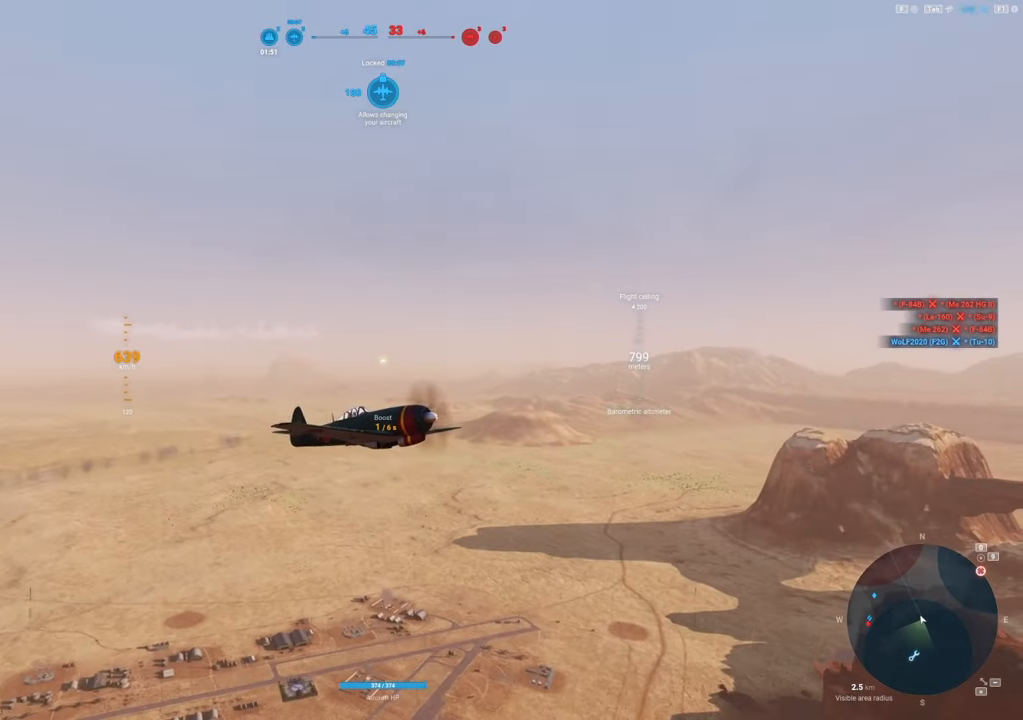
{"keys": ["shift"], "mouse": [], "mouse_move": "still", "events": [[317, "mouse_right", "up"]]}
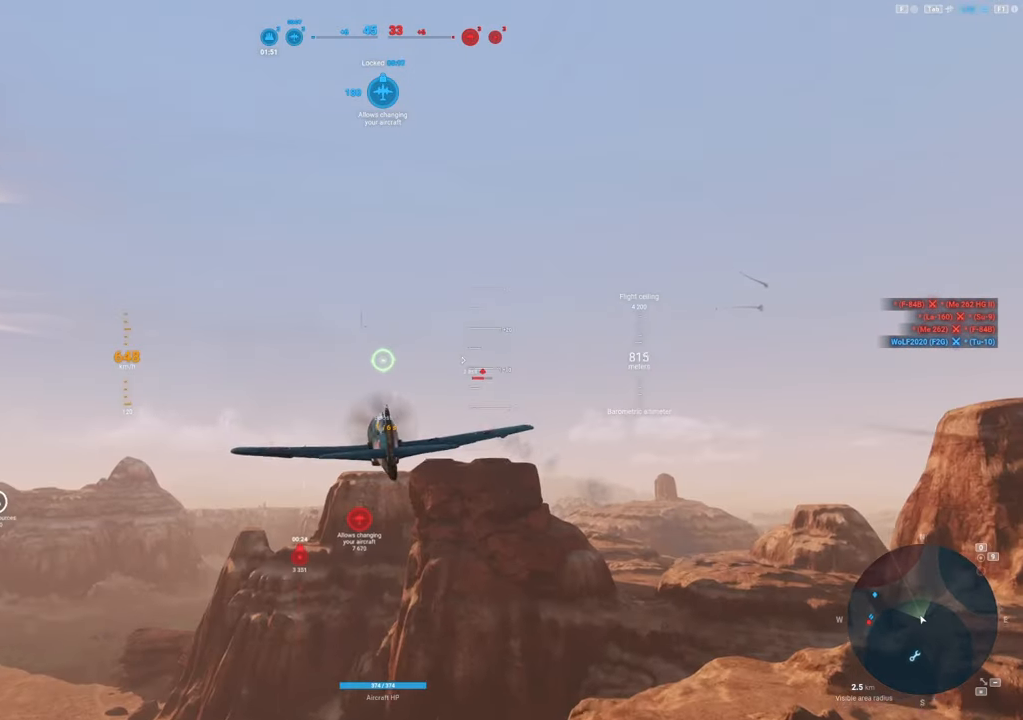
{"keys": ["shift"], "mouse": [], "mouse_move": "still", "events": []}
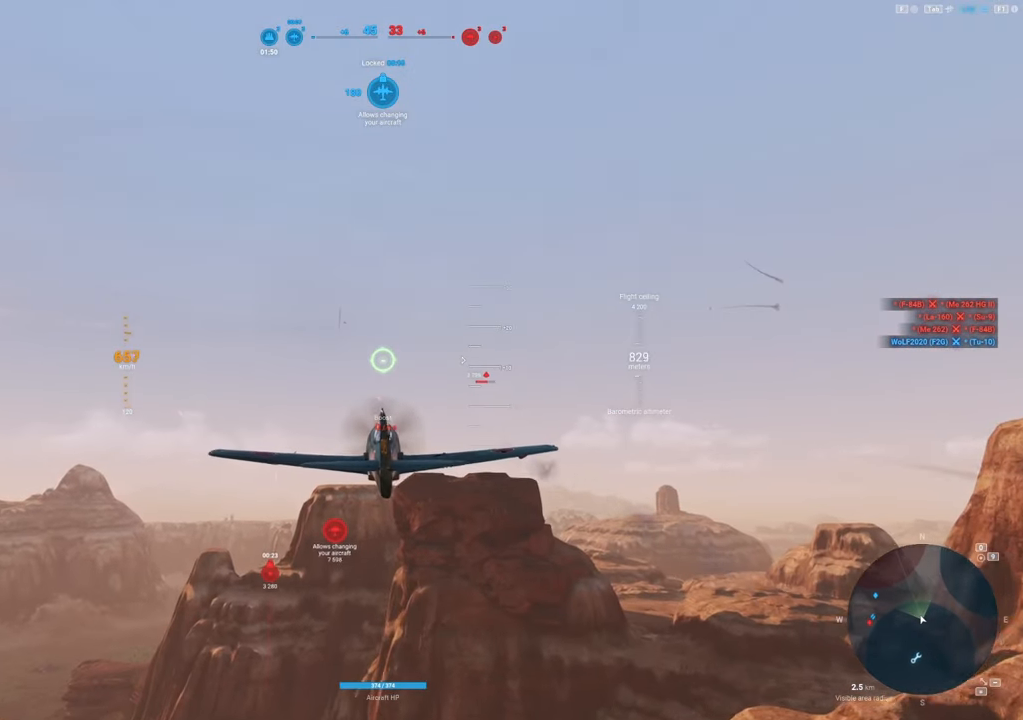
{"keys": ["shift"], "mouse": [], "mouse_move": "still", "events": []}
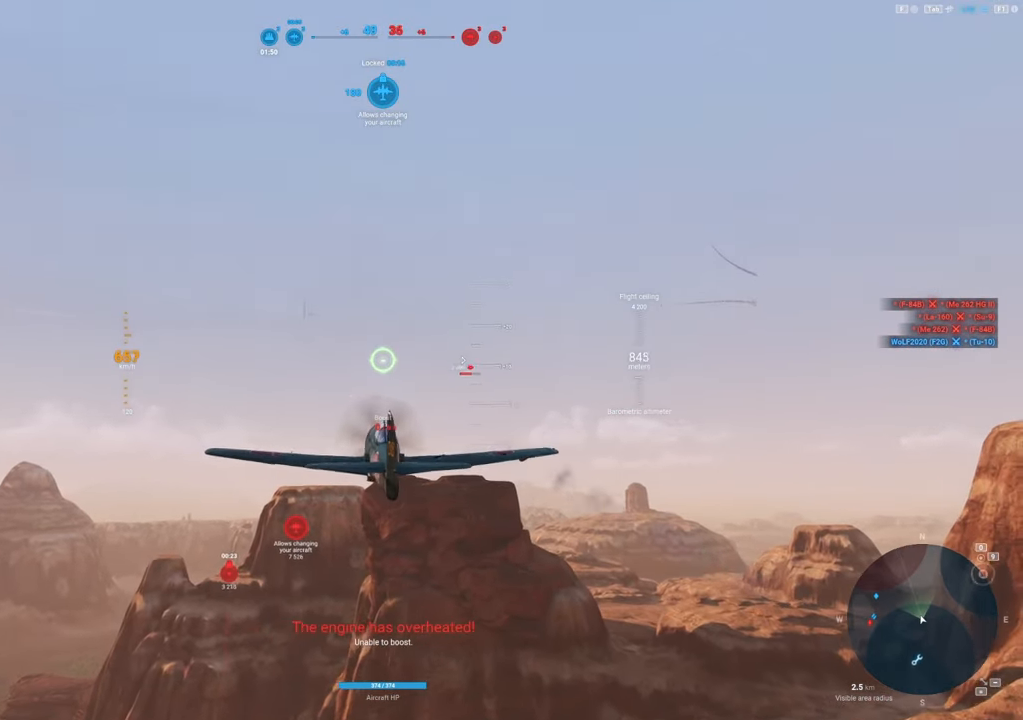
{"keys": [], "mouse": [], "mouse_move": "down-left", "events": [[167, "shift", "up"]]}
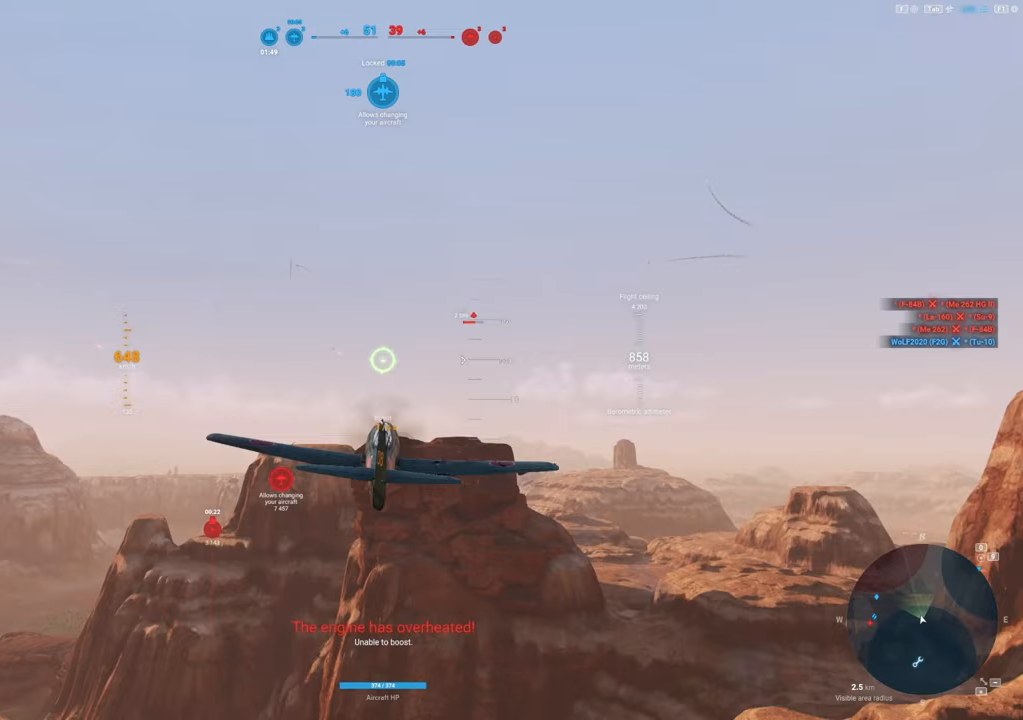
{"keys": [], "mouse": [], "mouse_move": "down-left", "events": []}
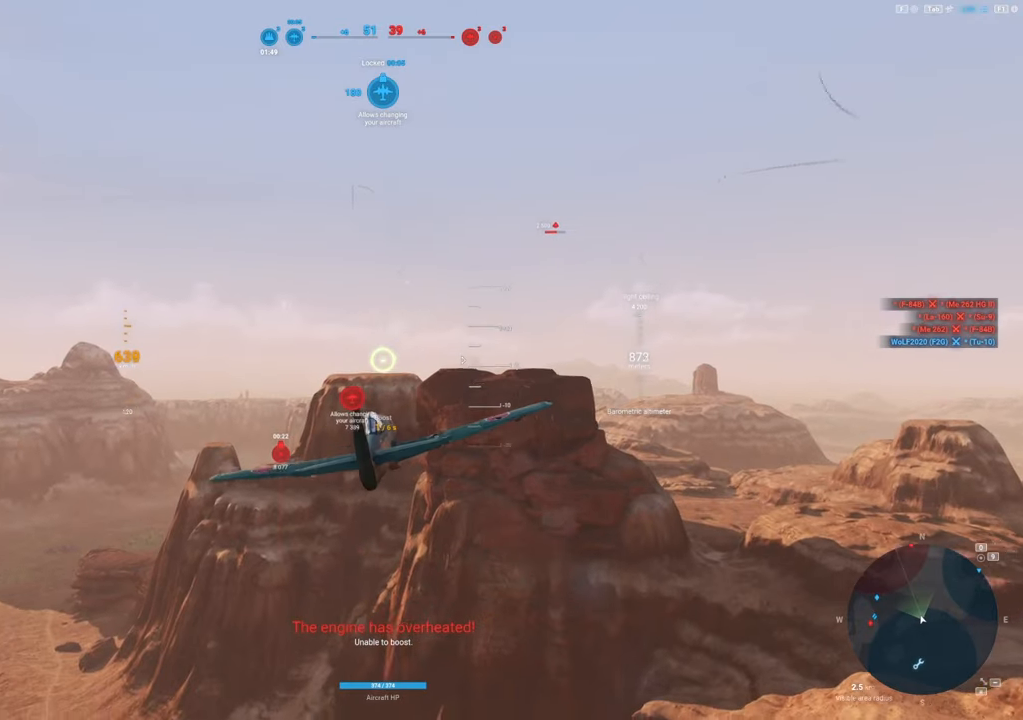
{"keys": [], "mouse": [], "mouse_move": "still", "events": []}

Exercise brief
Could you return the whole listing exactly, with every picture removed?

Solution for this task
{"keys": ["shift"], "mouse": [], "mouse_move": "still", "events": [[317, "mouse_right", "up"]]}
{"keys": ["shift"], "mouse": [], "mouse_move": "still", "events": []}
{"keys": ["shift"], "mouse": [], "mouse_move": "still", "events": []}
{"keys": [], "mouse": [], "mouse_move": "down-left", "events": [[167, "shift", "up"]]}
{"keys": [], "mouse": [], "mouse_move": "down-left", "events": []}
{"keys": [], "mouse": [], "mouse_move": "still", "events": []}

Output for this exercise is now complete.